• _Excerpted text_:
· · · · · · ·
American Shipbuilding Association

 
American shipbuilder - Volume 5, Issue 1 - January 1999

Build A 300-Ship Navy

There was standing room only at the first of a series of 1999 congressionally sponsored forums on American Sea Power in the 21st Century, which took place on January 20th in the Capitol. The forum’s theme — "Bridging the Funding Gap" — focused on increasing shipbuilding budgets and applying commercial business practices to government financing of ships to sustain a 300-ship fleet.

Navy regional Commanders-In-Chief have stated time and again that a 300-ship Navy is the rock bottom number — a number below which the Nation cannot fall and meet the Sea Power requirements of America and the Free World. To sustain a 300-ship naval fleet requires an average build rate of 10 to 12 ships per year according to analysis presented by military experts in the 1998 forums on American Sea Power. Despite this requirement, it is anticipated that the President’s fiscal year 2000 budget request for Navy shipbuilding will — for the seventh year in a row — call for the procurement of only six ships — three DDG-51 class destroyers, two LPD-17 class amphibious ships, and one TADC(X), a new class of auxiliary dry cargo ships.
· · · · · · ·
• _Dataset entries_:
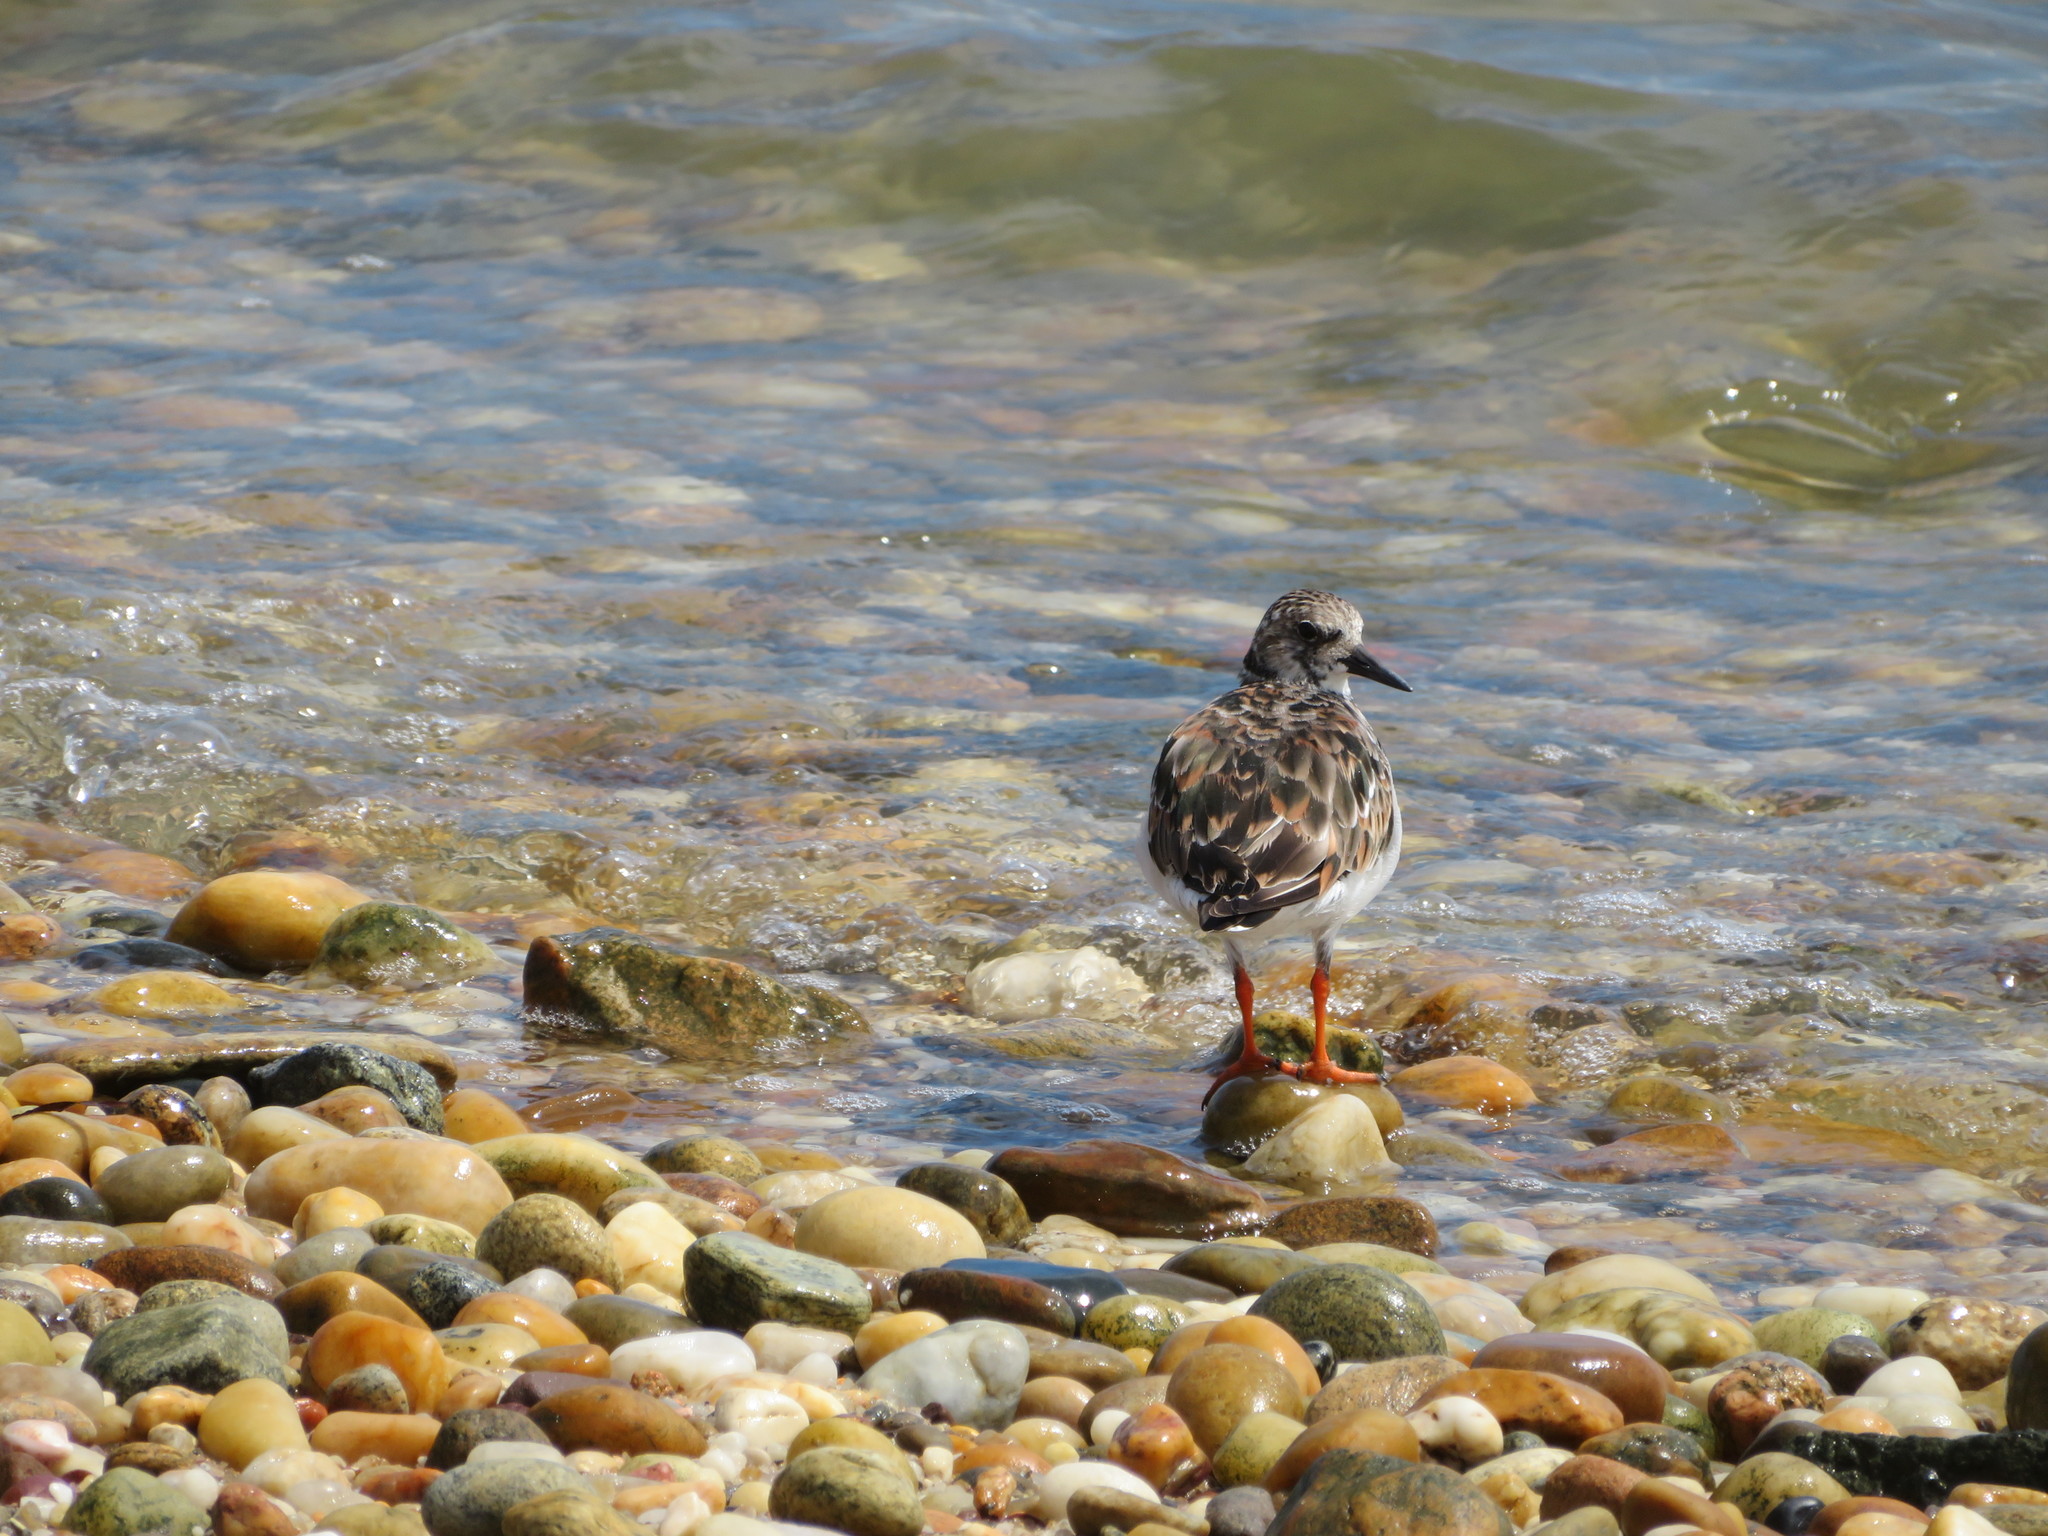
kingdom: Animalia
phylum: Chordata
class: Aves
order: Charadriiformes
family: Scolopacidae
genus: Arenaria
· · · · · · ·
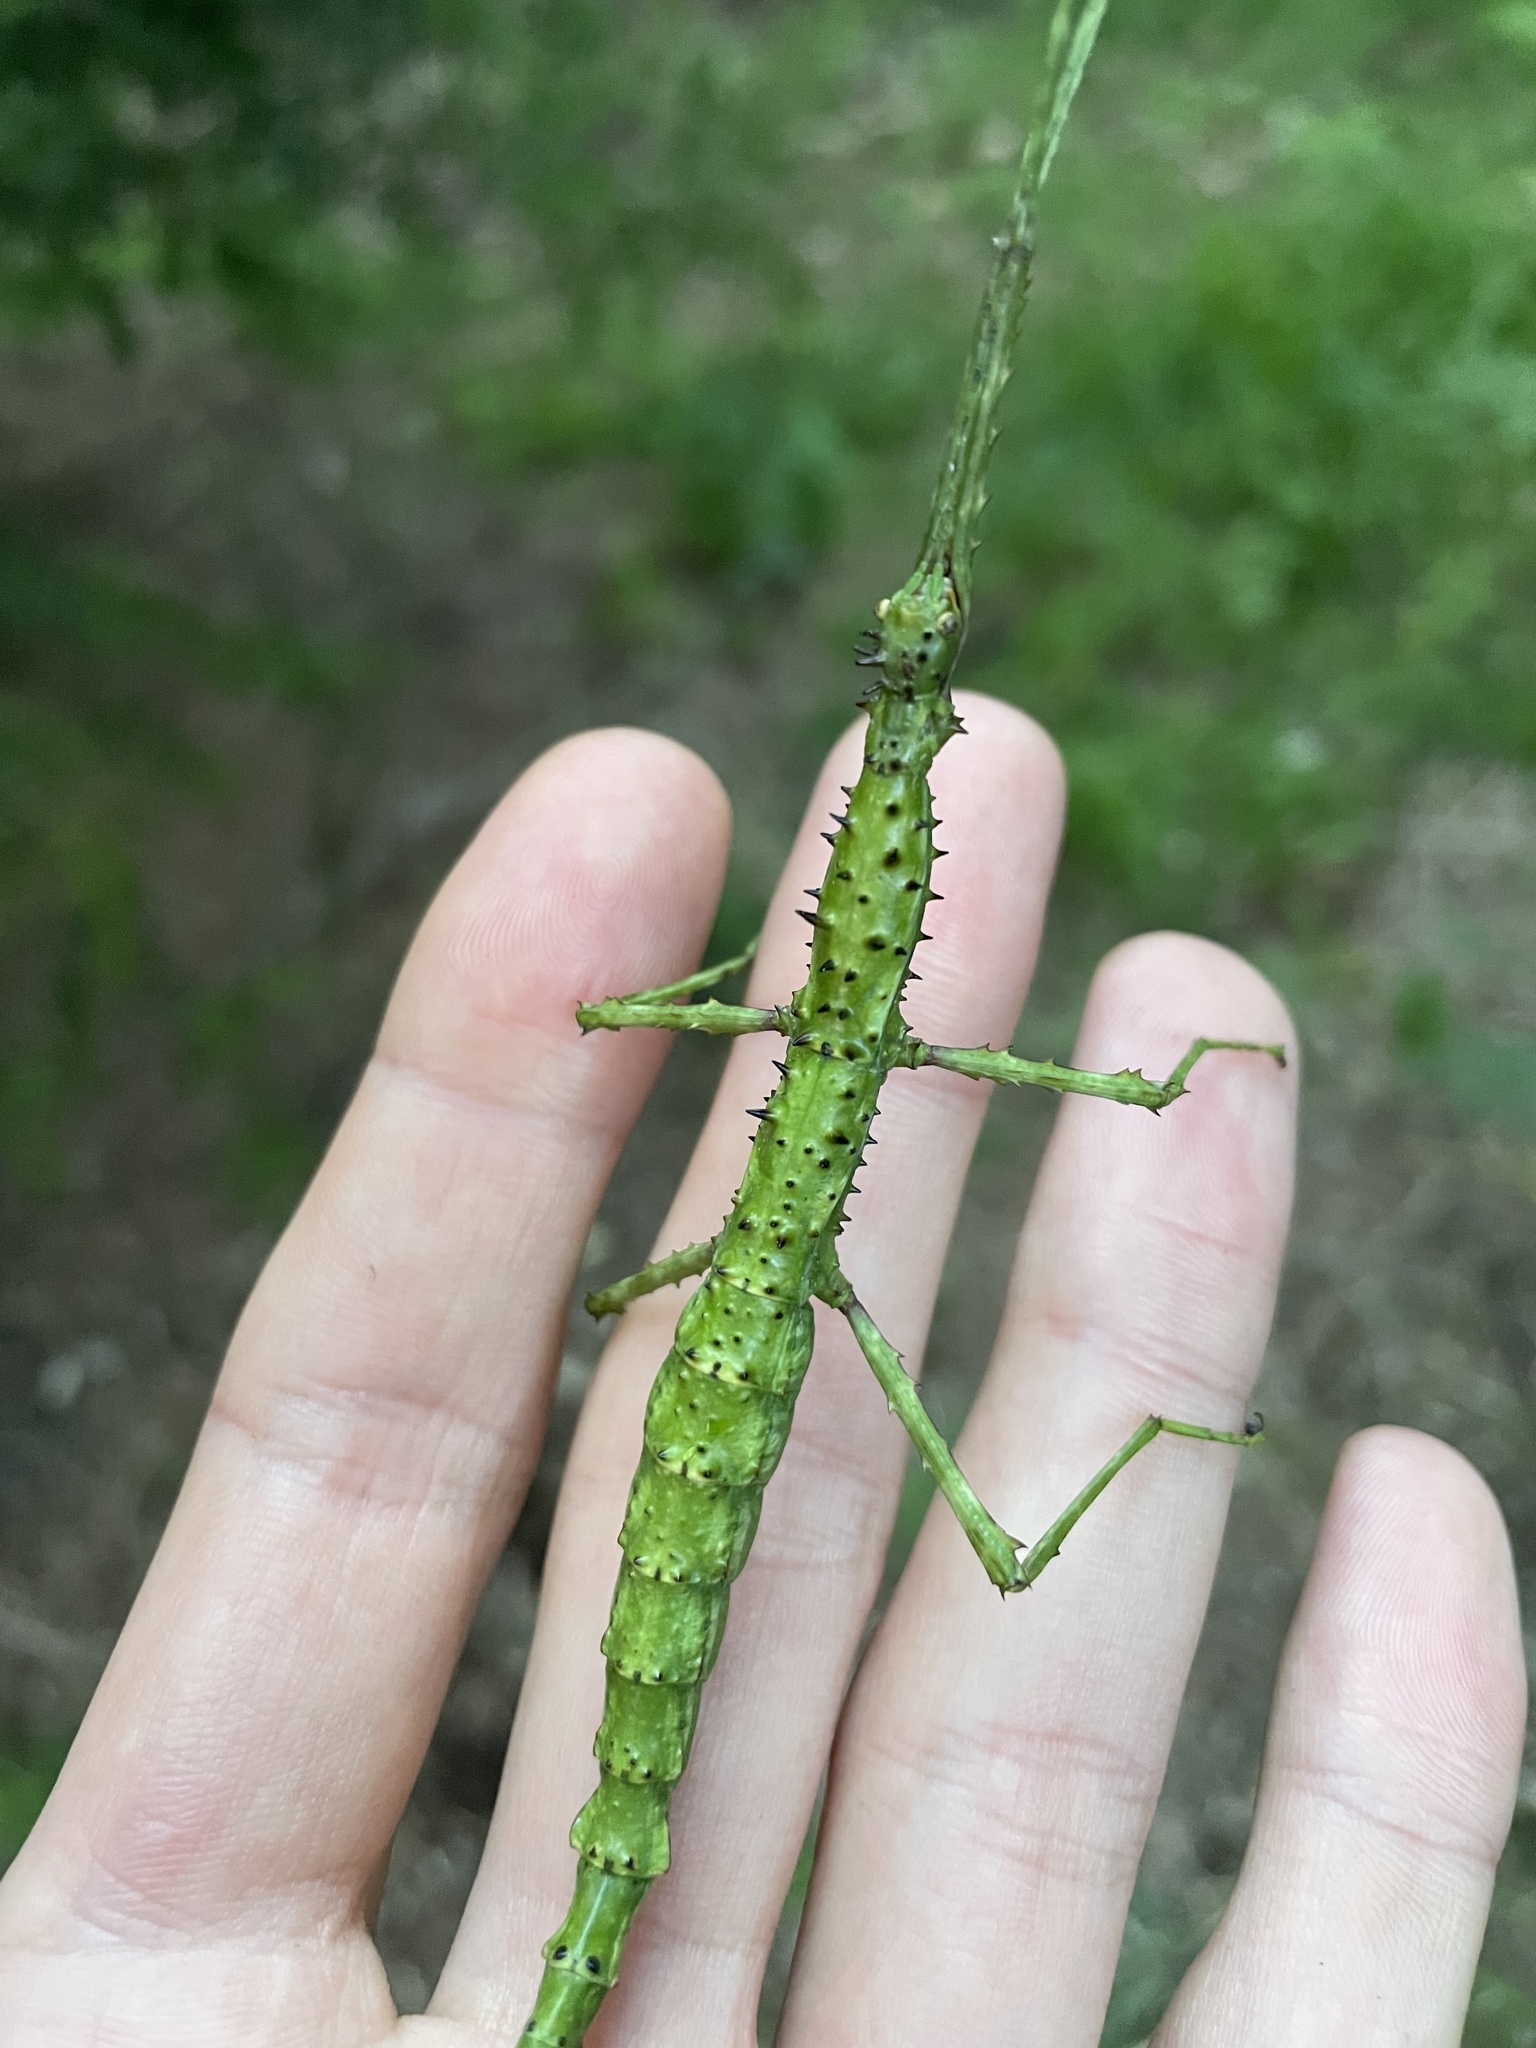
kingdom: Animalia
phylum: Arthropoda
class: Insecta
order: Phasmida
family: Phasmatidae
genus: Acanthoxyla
· · · · · · ·
• _Problems to work on_:
A: Reproduce verbatim the stretch of the Navy shipbuilding passage from "American shipbuilder - Volume" through "a 300-ship fleet.".
B: Answer these about the Navy shipbuilding passage:
(i) On what date was the first of the 1999 forums held?
(ii) What average yearly build rate does the passage give for sustaining a 300-ship fleet?
(iii) How many LPD-17 class amphibious ships is the fiscal year 2000 request expected to call for?
Draw only on the Navy shipbuilding passage from here on.

• _Completed exercise_:
A:
American shipbuilder - Volume 5, Issue 1 - January 1999

Build A 300-Ship Navy

There was standing room only at the first of a series of 1999 congressionally sponsored forums on American Sea Power in the 21st Century, which took place on January 20th in the Capitol. The forum’s theme — "Bridging the Funding Gap" — focused on increasing shipbuilding budgets and applying commercial business practices to government financing of ships to sustain a 300-ship fleet.

B:
(i) January 20th
(ii) 10 to 12 ships per year
(iii) Two